# Rancilio Silvia overhaul



## sandyjmacdonald (May 19, 2018)

I've had my Silvia for a good 7 or 8 years now, and have replaced the shower screen and gasket a few times, but in the past year or so the iron frame had become really rusted, and I found a new replacement on eBay, so decided I was going to replace it at the same time as changing the gasket and shower screen.

I started last night at about 8pm by back-flushing and descaling, before I started tearing it all down. Replacing the frame basically entails dismantling the whole machine as far as unbolting the boiler from the frame, as well as the pump, then bolting everything back on again. It was pretty daunting, and I was really regretting doing it when the whole thing was dismantled, as I thought I might not get it back together again, but I got there in the end!

I've also got a new bottomless portafilter which is working very nicely, and I'm going to replace that flaky chrome guard around the portafilter. Wondering whether to add a PID next too, now that I've gotten familiar with the inside of the machine. I'm hoping that doing this will give me another few years use from this workhorse of a machine. 



































*Save**Save*
​


----------



## Stanic (Dec 12, 2015)

Wow, good job









I'd recommend to get the Cafelat silicone group seal


----------



## sandyjmacdonald (May 19, 2018)

Thanks! It wasn't for the faint-hearted, for sure!


----------



## Stanic (Dec 12, 2015)

if you don't mind, here is a video of mine I made just before I sold her, some tips might be useful


----------



## sandyjmacdonald (May 19, 2018)

Stanic said:


> Wow, good job
> 
> 
> 
> ...


More fettling this evening, and I've fitted a new plastic shroud, Cafelat silicone gasket, and IMS competition shower screen with countersunk screw!


----------



## Stanic (Dec 12, 2015)

happy brewing


----------



## andyt2 (Jul 16, 2018)

Did you fit a PID? Would be interested to know if it improved results? Looks like a good job!


----------



## Carlob (Jun 29, 2020)

sandyjmacdonald said:


> More fettling this evening, and I've fitted a new plastic shroud, Cafelat silicone gasket, and IMS competition shower screen with countersunk screw!
> 
> View attachment 24416


 Well done in refurbishing your Silvia.
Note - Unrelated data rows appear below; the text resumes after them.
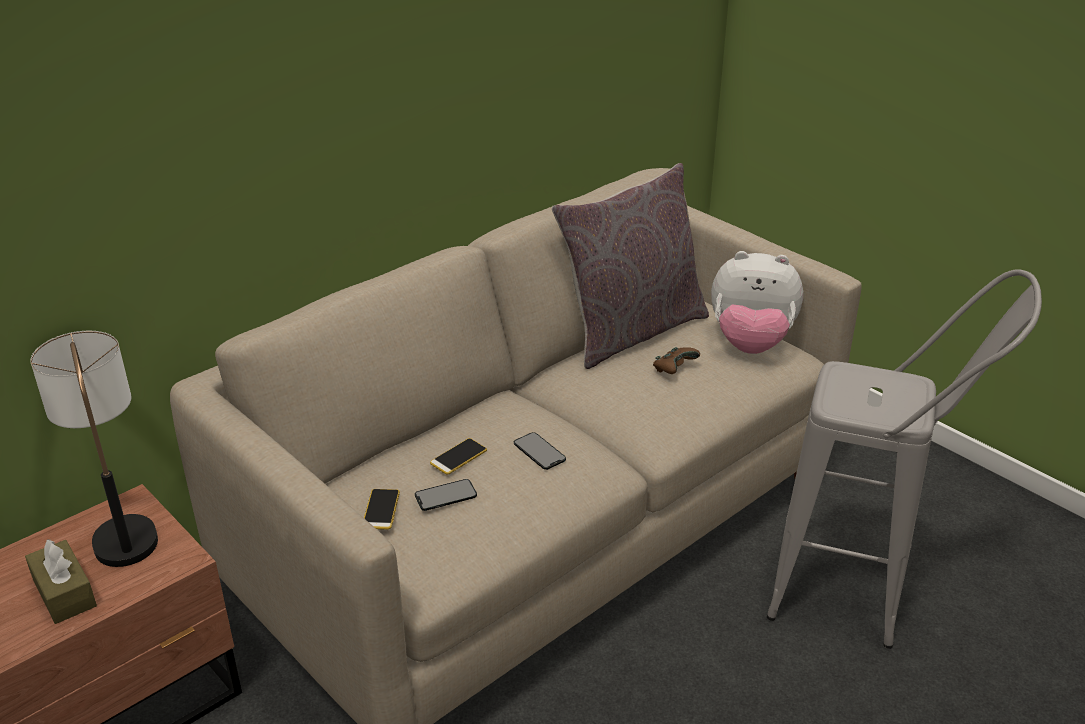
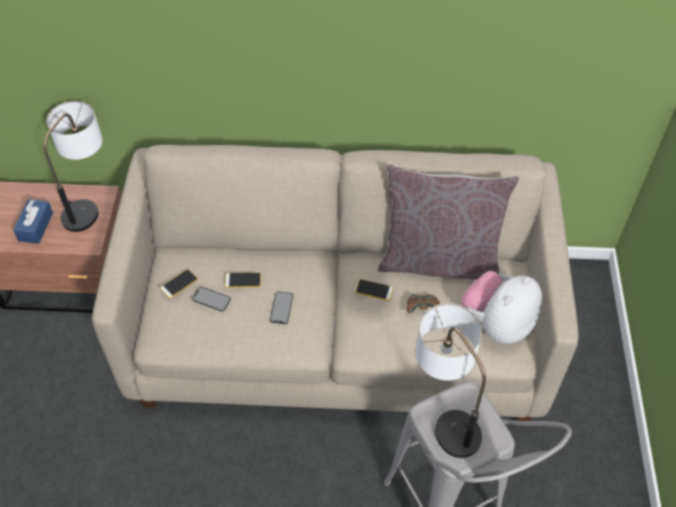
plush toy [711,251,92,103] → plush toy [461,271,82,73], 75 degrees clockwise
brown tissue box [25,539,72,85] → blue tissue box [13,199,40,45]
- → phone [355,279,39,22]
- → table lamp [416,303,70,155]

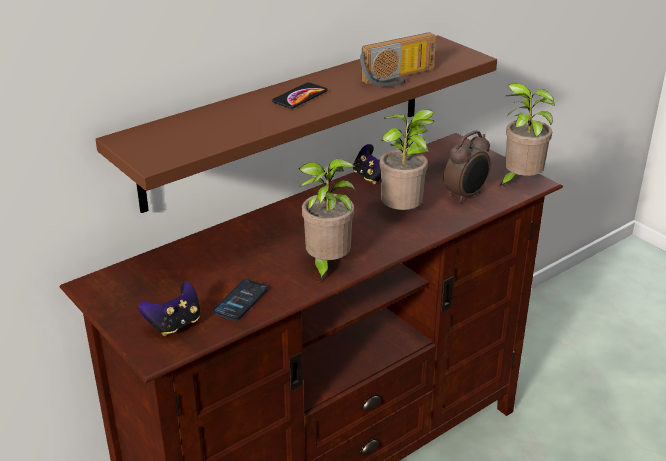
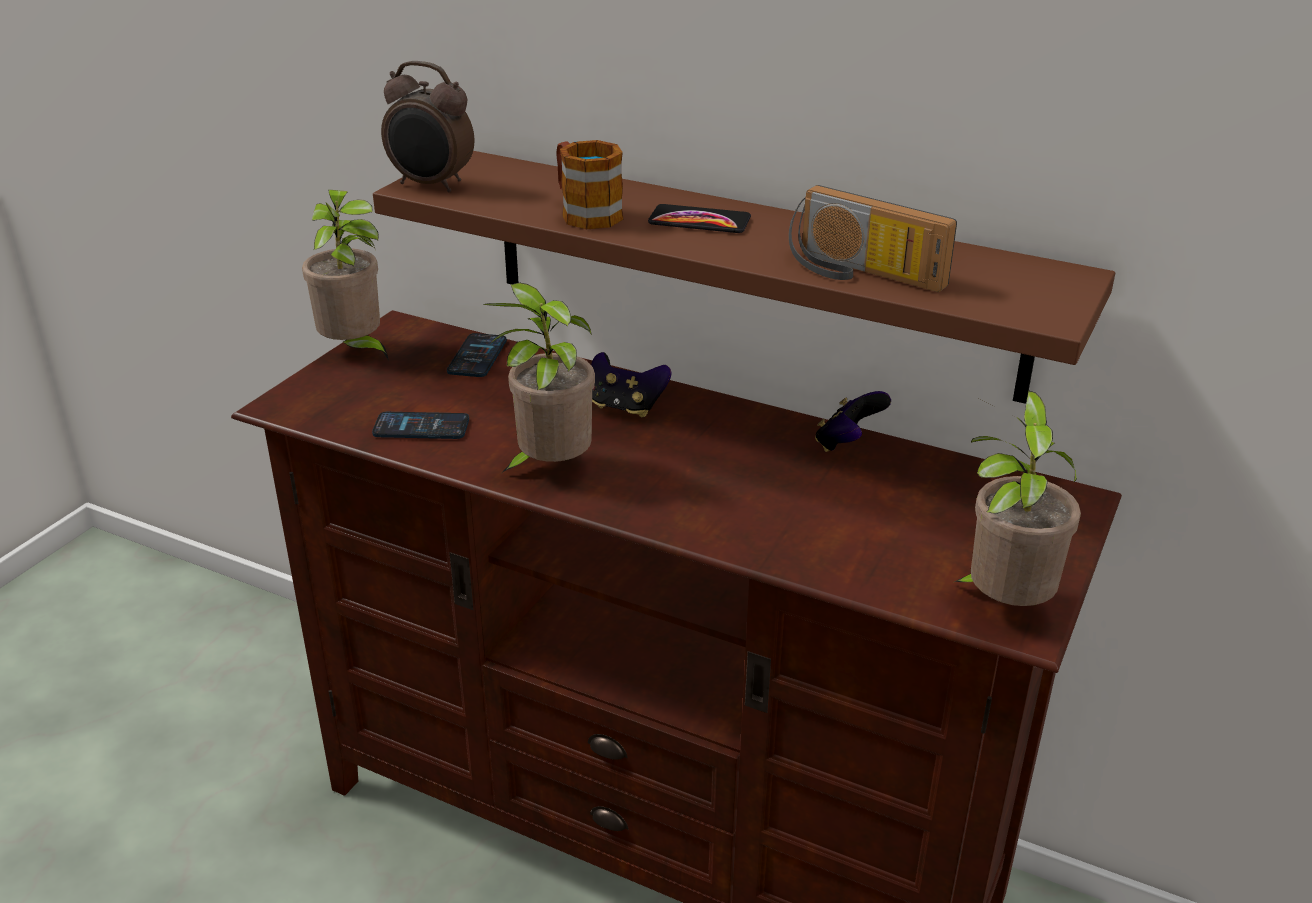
potted plant [380,110,55,100] → potted plant [302,190,87,170], move
alarm clock [444,131,46,72] → alarm clock [381,61,93,131], move
game controller [139,282,61,54] → game controller [591,352,81,65], move
- → mug [556,140,67,89]
- → phone [447,333,60,44]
I've just recently upgraded my shower screen too to the "IMS for Rancilio". I'm curious what kind of countersunk screw you used in this photo? I have a countersunk Philips screw for the flat screen mod that goes with the stock rancilio shower screen and it worked well because that screen is countersunk but not the IMS shower screen (one i got anyway). So when I use the same screw, it's not quite as flush and my OCD is kicking me because it's not perfectly flush on the IMS screen.


----------



## ahisee (Nov 2, 2021)

@sandyjmacdonald I'm picking up on an old thread here, I know but it might really help me to know how you dealt with the mains cable and other associated wires that pass through the frame? Did you just cut them and repair? Rob


----------